ALMOST 15,000 people had the opportunity to look at St. Anthony ‘straight in the eyes’ from 12 to 29 June. I am referring to the thousands of devotees who flocked from all parts of Italy to see the forensic reconstruction of St. Anthony’s face in the Museum of Popular Devotion next to the Basilica (see article on p. 16).
Among the many thousands of people at the exhibition was ‘Danny’ (not his real name) who began to sweat profusely when he drew near the facial reconstruction. The personnel at the exhibition, seeing that Danny was unwell, invited him to sit down and offered him a glass of water. Danny sat down, drank a bit, and after a short pause asked to speak to a friar. By a happy coincidence our General Director, Fr. Giancarlo Zamengo, happened to be in a nearby cloister, and so Danny was able to speak to him.
“Fr. Giancarlo,” Danny began, “I have to tell you why I am feeling so flustered. A few years ago I was working on the power panel at my son’s factory when I was struck by a 380 volt electric bolt. I immediately passed out and was rushed to hospital. The only thing I remember is finding myself in a nice, warm place filled with light, and that I was perfectly at peace. At first no one seemed to be there beside me, but soon after I perceived a tall figure with a dark grey habit. He was smiling, and he placed his hand on my shoulder. “Danny,” the figure said to me, “you must go back to your loved ones, who are greatly worried about you. Your time has not yet come. Wake up!” At that precise moment I woke up and found myself lying on a hospital bed with my wife standing beside me.
“However, it is not the memory of this event that has troubled me, but the fact that the friar I met in my dream was the spitting image of the forensic reconstruction of St. Anthony’s face here at the exhibition. And I would like to add that I rarely forget people’s faces because I am a portrait painter, and I certainly never forgot the face I saw in that dream!”
I had a similar experience myself when I was a young friar studying at our major seminary. There was an insistent voice inside me, telling me that I had got everything wrong, that it would have been better for me if I had remained a bank clerk rather than have chosen religious life. This voice was so unrelenting that one night I decided that on the next day I would go to the Rector and tell him I had decided to go home. I fell asleep in tears, feeling that my life had been a failure.
That night I had a strange dream. St. Anthony appeared to me and he told me in a warm, encouraging tone, “Do not worry, you’re on the right path: his yoke is easy and his burden light.”
From that moment on I never had any doubts. To my great disappointment, however, the Saint has never appeared to me again. Maybe he thinks that the encouragement he gave me was more than enough.
In any case, during my pilgrimages with the Saint’s relics to various parts of the world, I met hundreds of people who told me that they had met St. Anthony in their dreams. It is apparently a very common phenomenon. A couple of months ago I was in Australia for the June 13 feast, and while there I met a man called Ralph who told me of his meeting with our Saint.

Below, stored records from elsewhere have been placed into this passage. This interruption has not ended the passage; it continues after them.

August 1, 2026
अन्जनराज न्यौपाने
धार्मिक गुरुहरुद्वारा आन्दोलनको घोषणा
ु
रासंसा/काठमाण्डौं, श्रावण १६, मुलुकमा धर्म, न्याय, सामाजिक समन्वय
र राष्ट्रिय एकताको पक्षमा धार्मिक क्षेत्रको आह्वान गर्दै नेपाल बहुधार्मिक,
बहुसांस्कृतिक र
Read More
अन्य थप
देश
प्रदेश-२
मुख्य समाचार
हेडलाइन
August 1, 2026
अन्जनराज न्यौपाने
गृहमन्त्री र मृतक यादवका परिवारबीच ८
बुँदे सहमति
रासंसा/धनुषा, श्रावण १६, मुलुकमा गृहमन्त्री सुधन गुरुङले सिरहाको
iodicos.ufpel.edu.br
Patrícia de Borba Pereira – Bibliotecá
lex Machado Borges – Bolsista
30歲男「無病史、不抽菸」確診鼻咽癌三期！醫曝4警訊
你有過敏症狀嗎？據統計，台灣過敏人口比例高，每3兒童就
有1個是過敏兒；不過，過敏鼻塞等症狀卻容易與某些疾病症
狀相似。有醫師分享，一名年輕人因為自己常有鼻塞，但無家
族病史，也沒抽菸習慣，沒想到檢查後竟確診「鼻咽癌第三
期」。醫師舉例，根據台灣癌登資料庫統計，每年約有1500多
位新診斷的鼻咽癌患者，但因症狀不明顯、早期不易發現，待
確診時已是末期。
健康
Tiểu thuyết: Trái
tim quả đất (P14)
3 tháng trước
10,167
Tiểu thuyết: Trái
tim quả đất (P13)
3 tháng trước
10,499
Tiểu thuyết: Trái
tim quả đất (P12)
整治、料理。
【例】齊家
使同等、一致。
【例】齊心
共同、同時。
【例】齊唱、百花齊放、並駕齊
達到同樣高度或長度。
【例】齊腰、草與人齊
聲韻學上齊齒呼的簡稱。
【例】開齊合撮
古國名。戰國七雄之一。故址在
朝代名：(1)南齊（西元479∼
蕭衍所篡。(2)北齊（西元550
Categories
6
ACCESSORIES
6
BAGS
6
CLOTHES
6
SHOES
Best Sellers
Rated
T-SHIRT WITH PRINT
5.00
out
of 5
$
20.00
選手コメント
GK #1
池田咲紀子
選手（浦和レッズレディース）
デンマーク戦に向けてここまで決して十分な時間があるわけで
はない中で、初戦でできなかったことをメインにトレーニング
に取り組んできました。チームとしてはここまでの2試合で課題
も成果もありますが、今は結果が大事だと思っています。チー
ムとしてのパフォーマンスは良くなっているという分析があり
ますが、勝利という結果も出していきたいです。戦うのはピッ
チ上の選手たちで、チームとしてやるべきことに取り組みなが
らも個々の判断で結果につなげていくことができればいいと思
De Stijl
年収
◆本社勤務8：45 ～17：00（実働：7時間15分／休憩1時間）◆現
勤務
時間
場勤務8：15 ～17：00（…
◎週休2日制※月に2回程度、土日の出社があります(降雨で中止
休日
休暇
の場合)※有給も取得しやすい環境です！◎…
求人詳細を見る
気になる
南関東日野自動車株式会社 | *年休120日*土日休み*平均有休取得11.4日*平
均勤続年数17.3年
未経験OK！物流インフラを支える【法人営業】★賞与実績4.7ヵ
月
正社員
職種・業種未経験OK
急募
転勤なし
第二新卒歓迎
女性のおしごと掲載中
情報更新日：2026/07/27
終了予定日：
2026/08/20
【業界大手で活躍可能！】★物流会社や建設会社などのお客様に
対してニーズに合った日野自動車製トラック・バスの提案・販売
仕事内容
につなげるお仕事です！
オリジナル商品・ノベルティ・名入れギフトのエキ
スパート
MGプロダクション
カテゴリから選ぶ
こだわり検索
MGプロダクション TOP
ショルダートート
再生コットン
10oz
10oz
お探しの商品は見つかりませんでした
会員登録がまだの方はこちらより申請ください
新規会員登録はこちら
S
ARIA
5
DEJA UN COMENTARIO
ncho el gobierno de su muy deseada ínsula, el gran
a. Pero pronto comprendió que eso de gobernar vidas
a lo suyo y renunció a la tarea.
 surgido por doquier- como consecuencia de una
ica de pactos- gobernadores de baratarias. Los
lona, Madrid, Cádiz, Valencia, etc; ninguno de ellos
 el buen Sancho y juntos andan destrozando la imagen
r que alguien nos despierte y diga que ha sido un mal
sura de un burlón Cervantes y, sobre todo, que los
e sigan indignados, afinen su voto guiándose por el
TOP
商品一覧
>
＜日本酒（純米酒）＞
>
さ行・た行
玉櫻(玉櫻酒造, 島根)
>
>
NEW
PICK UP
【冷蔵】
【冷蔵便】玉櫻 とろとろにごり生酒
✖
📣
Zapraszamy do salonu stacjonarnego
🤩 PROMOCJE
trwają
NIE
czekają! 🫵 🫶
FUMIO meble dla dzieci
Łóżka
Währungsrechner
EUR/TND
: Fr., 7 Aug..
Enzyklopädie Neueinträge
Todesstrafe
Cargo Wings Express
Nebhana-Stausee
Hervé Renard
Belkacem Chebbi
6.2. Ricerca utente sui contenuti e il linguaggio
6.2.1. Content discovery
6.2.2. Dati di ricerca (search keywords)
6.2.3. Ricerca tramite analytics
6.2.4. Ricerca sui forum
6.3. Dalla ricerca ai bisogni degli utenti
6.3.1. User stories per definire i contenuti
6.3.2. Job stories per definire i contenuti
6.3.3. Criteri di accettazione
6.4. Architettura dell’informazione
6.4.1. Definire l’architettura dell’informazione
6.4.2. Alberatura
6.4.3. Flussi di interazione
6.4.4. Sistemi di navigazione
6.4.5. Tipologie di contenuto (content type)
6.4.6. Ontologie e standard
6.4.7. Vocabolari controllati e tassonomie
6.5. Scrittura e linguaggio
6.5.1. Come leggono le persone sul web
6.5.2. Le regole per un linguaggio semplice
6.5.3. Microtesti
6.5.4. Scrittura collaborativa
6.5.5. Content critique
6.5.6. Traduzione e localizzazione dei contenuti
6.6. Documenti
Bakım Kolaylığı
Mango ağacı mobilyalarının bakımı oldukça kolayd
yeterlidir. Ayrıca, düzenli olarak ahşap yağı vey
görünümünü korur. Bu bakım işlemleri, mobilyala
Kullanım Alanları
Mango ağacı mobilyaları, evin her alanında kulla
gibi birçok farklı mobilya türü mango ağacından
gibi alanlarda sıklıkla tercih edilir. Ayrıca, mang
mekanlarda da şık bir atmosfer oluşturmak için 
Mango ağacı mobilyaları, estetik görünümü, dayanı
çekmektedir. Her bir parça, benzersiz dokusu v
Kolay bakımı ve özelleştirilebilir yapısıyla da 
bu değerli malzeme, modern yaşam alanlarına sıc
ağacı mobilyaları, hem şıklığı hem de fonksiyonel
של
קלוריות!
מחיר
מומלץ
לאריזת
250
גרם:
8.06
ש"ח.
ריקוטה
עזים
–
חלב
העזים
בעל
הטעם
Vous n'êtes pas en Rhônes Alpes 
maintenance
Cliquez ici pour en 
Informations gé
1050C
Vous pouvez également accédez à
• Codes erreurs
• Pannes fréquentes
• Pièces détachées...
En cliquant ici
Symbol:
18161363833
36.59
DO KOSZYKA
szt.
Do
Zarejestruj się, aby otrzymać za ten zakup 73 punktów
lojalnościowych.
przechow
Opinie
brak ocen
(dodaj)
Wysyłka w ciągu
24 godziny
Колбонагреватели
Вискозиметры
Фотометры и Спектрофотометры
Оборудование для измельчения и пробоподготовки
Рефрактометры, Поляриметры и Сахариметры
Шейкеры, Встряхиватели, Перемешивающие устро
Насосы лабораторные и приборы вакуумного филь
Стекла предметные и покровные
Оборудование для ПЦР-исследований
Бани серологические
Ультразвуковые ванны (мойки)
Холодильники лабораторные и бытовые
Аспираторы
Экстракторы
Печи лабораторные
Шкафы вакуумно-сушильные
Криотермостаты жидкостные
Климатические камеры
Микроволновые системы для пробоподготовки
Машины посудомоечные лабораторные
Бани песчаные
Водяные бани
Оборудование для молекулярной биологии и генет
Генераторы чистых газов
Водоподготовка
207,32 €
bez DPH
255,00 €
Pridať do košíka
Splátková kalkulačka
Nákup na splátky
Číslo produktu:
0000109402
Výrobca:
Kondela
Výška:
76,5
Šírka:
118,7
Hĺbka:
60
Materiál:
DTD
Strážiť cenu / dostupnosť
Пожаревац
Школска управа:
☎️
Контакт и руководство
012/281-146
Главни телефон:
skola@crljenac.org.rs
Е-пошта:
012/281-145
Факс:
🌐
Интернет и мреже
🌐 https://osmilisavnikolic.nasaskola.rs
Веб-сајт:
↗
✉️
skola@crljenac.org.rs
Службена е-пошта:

Ralph’s son Antonio was in hospital receiving treatment for a mysterious disorder called Perthes’ Disease. This disorder affects children and causes a temporary loss of blood supply to the ball-shaped end of the thighbone (called the femoral head), with the result that the affected leg becomes shorter than the order, causing the child to limp. A partial remedy may be obtained through a series of operations on both legs, with long stays in the hospital, plaster casts, and prolonged periods of rehabilitation.
During his son’s third stint in the hospital, Ralph had a dream in which St. Anthony approached him, holding the boy in his arms. The Saint said to him, “Here is your son; he is cured!”
A few minutes later Ralph was woken up by a phone call from the hospital telling him that his son was no longer limping and could be dismissed.
Antonio is now an active, 47-year-old man with no sign of his former disease. He helps Ralph run the very successful family business called Valle Di Sant’Antonio, and you can see me next to the sign at their farm. Warm greetings from Padua.